• Excerpted passage
_____
Please excuse the poor image quality of the pictures on this page, they were taken with a household-grade camcorder, and an ATI video capture board, instead of a real digital camera!
September 23, 2001:
This is the latest restoration project I am getting into. I am not only doing this to help out a good friend, but to perserve a piece of electronic and technology history. There are two amplifiers in this set. you are looking at one of them here, covered in a thin layer of dust and corossion after being stored in a damp basement for several years. You can see two places on the top plate, on the far left end, and between the rectifier tube (the largest one) and the main filter capacitor where I rubbed the dust away with my fingers, and was able to produce a reasonable shine out of the chrome-plated chassis. This entire chassis will eventually get buffed to a bright shine. The glass tubes you see in the picture are made by various manufactures. They were cleaned up with glass-plus, and placed on a tube tester. There are also two metal tubes(the black cans) in the back sitting between the two transformers (the black boxes). These are military-grade RCA final output tubes. There were no OEM McIntosh tubes found in either amp. While none of the tubes are audiophile grade tubes, they certainly sounded great upon powerup, and a test-play with Pink Floyd's "Dark Side of the Moon" CD, and a set of Cerwinn-Vega CV12 speakers. Hum was barely detected at the outputs, at less than .01 without a load attached to the output...so it seems like our power supply componets are certainly in good shape! One of the amps had a blown 3 amp power supply fuse, and was replaced.
_____
• Data
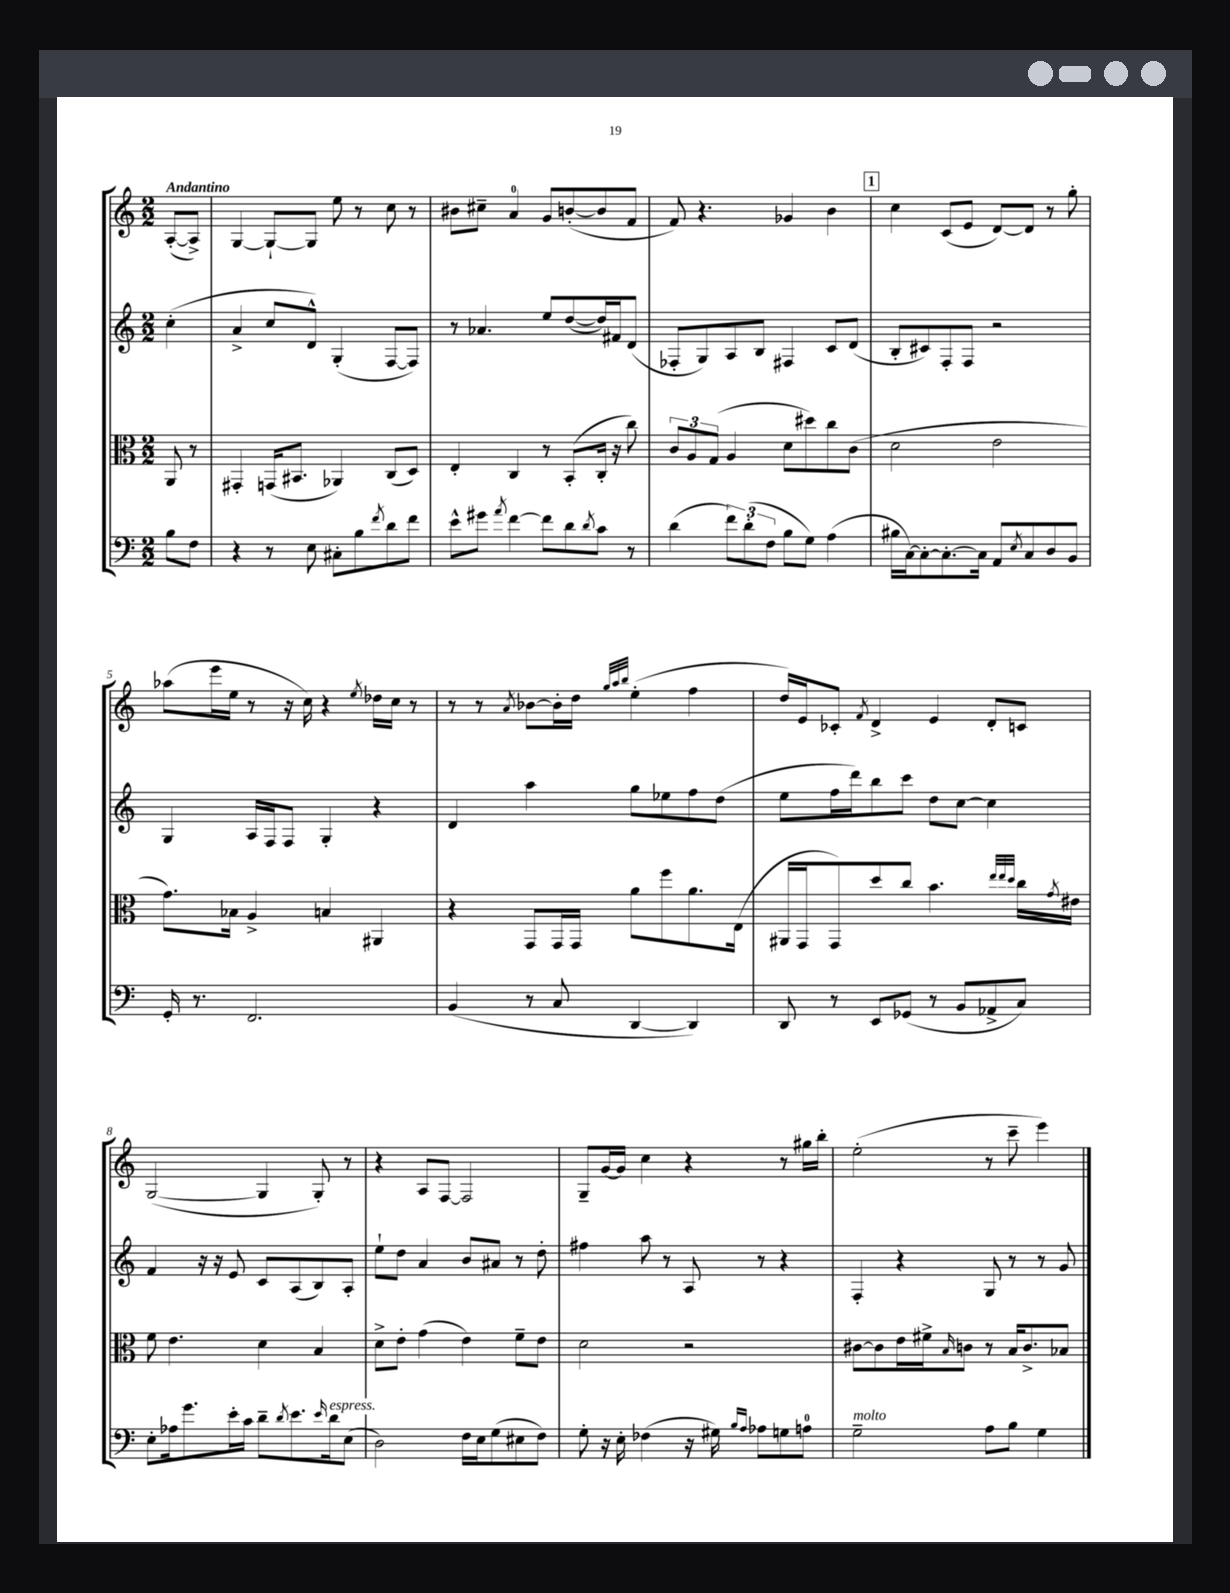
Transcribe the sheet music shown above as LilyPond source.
_____
• Set task
Carry on the amplifier restoration log above, starting right after its final sentence.

• Result
One problem that did occur though is that after about approximatley 30 minutes or so was the amp that had the blown fuse blew it again! This was done very quietly without any fanfare or sparks, which means a resistor could maybe be out of tolerance (rare for carbon resistors), or a capacitor could be leaky. This is very possible if these units have paper capacitors inside...a very common componet of these days. It is a 3 amp fuse though, and the spec's on the outside say that the amp is not supposed to pull more than 130 watts off the AC line. 3 amps is much more than that...360 watts to be exact...so something is definitely not right!
September 30, 2001
After arriving back
from the Rescue Squad competitions in VA beach, I decided to take the bottom
plate off the amps and take a look around, and this is what I saw:
A rather nicely laid
out undercarrage with neatly tied back wiring. This is the amp that was
blowing fuses. A vertical card holds a multitude of...yep,
paper capacitors...and carbon reisistors. From this view, you are looking
at 10 paper capacitors mounted on the circuit board. The black, color-coded
pieces are acutally capacitors, not resistors. MacIntosh used the
better (for the time) bakelite coated ones. A check with the multimeter
reveals that several of these capacitors are in fact getting leaky.
I want to replace the entire set of paper/plastic capaictors with modern
ceramic capacitors, which should last indefinitely, and give excellent
tonal quality.
I did not find a schematic underneath the chassis cover, which is frequently common on units of this vintage, but due to the simplicity of these units, and the excellent craftsmanship in laying out the chassis, componet replacment ought to be rather easy. Because these are audiophile grade units, whatever is done to one amp, will also need to be done to the other, even if the componet is still good. This is so tonal quality will be simliar between the two units. Not only will the componets be replaced in pairs, but pairs of componets that will be used, will be checked with a meter to find the closest matches.
A closer view of the
capacitiors mounted on the board (yes, these are all cap's)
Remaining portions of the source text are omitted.